Consignes de travail:
1. Relevez tous les noms de lieux mentionnés dans le récit de la marche nocturne de Du Vigier.
2. Répondez aux questions suivantes d'après le récit de la marche nocturne de Du Vigier.
(a) Vers quelle heure la pluie cesse-t-elle ?
(b) Combien de cavaliers longent la lisière du bois vers l'occident ?
(c) Où se termine le chemin suivi vers l'ouest ?
3. Poursuivez le récit de la marche nocturne de Du Vigier à la suite de sa dernière phrase.

++++ Bloc de texte ++++

Vers 1 heure du matin, la pluie cesse enfin. La lueur blafarde de la lune se glisse entre les arbres. Voici le moment, de se remettre en campagne.

Du Vigier a l'intention de contourner le hameau des Hézettes par l'est afin d'arriver à reprendre pied dans la forêt des Côtes de l'Oise. Il longe donc la lisière du bois des Minimes à la recherche d'un sentier qui le ramène vers le sud. Quelques centaines de mètres sont parcourus de la sorte et tout à coup il se heurte à un fossé profond bordé de broussailles. En vain le côtoie-t-il quelque temps pour y trouver un passage. C'est un obstacle infranchissable devant lequel il s'obstine inutilement. Or cette marche l'a rapproché des Hézettes et les cuirasses - danger imprévu - brillent d'une façon inquiétante sous la lune. Soit, puisque le passage est impossible par l'est, on va l'essayer par l'ouest. Et nos quatre cavaliers, reprenant le contre-pied de leur course, repassent devant leur tanière, longent la lisière du bois vers l'occident. Ils sont maintenant sur un vrai chemin car les sabots des chevaux foulent un sol creusé de profondes ornières ; il n'y a qu'à le suivre tranquillement... Cruelle déception ! Le chemin se termine dans une carrière de sable !... Demi-tour.

Tout à l'heure, l'officier a aperçu sur sa droite un petit layon qui s'enfonçait dans le bois. On va l'emprunter ; il mènera bien quelque part. Le voici. Du Vigier s'y engage, suivi par ses hommes à la file. Mais le sentier bientôt se resserre. Les branches et les ronces fouettent les visages et tout à coup Fastidieuse refuse d'avancer. Le layon se perd dans un inextricable fourré. C'en est trop ! Hommes et chevaux sont brisés de fatigue. Il faut s'arrêter coûte que coûte, n'importe où, s'allonger, dormir... Demi-tour encore !

++++ Items extraits ++++

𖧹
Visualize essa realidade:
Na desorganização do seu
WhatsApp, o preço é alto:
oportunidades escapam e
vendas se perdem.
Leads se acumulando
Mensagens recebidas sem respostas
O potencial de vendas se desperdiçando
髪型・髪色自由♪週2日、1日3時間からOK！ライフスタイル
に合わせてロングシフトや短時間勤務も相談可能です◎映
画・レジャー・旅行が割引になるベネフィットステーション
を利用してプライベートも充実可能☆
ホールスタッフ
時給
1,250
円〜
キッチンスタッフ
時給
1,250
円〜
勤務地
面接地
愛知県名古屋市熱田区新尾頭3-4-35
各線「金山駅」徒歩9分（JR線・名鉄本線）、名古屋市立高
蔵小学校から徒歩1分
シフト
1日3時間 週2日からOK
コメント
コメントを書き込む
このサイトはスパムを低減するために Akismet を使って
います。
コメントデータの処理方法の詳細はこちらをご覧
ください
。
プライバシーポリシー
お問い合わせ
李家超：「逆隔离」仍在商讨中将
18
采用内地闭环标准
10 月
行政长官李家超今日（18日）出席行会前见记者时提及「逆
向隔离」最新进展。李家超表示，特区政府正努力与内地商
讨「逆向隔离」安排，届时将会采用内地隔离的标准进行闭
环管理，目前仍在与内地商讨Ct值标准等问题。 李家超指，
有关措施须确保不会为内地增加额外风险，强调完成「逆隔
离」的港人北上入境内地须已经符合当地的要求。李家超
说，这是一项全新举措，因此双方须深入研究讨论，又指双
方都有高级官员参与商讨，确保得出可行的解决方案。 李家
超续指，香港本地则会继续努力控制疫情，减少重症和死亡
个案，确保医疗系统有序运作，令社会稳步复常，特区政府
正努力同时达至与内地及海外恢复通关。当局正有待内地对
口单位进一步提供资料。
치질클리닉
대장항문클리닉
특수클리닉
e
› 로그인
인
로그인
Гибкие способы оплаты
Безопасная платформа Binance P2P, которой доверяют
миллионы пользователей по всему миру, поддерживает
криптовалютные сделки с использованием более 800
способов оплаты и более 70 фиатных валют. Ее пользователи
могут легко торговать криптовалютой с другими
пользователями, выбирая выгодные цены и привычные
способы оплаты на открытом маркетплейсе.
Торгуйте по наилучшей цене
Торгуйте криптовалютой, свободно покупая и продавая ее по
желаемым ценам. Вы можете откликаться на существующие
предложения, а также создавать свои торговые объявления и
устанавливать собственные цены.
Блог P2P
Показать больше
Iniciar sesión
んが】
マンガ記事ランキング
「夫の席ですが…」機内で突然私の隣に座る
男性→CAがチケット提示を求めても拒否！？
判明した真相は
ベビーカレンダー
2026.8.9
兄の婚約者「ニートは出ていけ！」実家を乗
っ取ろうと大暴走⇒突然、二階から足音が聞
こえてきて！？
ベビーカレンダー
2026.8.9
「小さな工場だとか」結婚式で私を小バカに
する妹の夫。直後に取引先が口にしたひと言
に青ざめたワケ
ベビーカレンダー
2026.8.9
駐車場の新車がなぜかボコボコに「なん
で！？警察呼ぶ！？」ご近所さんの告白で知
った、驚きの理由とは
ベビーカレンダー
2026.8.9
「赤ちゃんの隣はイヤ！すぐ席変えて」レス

++++
++++ Items extraits ++++

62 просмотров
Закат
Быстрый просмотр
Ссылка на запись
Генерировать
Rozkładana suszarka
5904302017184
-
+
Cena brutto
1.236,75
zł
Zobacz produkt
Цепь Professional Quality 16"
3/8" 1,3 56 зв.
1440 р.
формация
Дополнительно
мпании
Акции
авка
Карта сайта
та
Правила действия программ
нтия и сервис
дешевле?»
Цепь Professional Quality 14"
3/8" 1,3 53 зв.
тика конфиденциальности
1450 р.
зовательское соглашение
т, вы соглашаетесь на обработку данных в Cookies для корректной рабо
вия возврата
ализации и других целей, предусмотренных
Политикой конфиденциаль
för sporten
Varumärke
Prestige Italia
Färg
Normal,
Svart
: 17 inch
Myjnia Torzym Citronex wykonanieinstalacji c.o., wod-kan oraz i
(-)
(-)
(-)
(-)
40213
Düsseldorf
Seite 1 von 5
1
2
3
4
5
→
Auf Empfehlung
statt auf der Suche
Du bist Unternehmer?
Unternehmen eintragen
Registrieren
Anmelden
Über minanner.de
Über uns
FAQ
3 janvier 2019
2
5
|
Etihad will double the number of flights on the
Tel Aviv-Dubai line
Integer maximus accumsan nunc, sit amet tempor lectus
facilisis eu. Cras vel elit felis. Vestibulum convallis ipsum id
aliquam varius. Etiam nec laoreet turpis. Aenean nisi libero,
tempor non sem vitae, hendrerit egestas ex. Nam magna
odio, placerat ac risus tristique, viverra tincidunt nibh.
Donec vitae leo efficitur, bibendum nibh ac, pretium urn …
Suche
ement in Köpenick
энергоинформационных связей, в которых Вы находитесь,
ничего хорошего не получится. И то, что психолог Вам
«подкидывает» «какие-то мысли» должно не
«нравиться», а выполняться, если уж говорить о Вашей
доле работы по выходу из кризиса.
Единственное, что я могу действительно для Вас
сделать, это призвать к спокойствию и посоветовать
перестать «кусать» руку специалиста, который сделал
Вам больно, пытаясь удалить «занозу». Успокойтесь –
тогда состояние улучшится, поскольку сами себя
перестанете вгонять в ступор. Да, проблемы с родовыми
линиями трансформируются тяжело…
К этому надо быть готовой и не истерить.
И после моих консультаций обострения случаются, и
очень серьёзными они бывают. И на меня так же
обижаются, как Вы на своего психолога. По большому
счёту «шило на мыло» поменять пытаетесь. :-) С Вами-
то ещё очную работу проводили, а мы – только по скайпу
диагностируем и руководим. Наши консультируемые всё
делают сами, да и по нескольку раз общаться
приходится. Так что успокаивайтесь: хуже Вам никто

++++

Réponses par item:
1.
le hameau des Hézettes
la forêt des Côtes de l'Oise
le bois des Minimes

2.
(a) Vers 1 heure du matin.
(b) Quatre cavaliers.
(c) Dans une carrière de sable.

3.
Revenus dans la carrière de sable, nos hommes cherchent au clair de lune un endroit à peu près sec où ils puissent s'étendre. O bonheur ! voici une espèce de hangar dont le toit est fait de paillassons que la pluie n'a pas traversés Les chevaux sont attachés à un pieu et les trois cavaliers s'allongent sur le sol sans même déboucler leurs cuirasses. Aussitôt, ils s'endorment.

Du Vigier s'est assis près d'eux. Il essaie quelques instants de réfléchir à sa terrible situation de dresser de nouveaux plans ; mais bientôt ses idées se brouillent et lui aussi glisse insensiblement dans l'inconscience, dans la paix.

Un gai soleil les réveille. Il est 6 heures. Vite, il secoue ses hommes. Ils ont dormi trois heures, tels qu'ils sont tombés... Nul n'a songé à venir les poursuivre dans ce chantier écarté. Le soleil commence à sécher les tuniques et les culottes trempées ; il fait circuler le sang sous la peau ; il dégourdit les corps glacés.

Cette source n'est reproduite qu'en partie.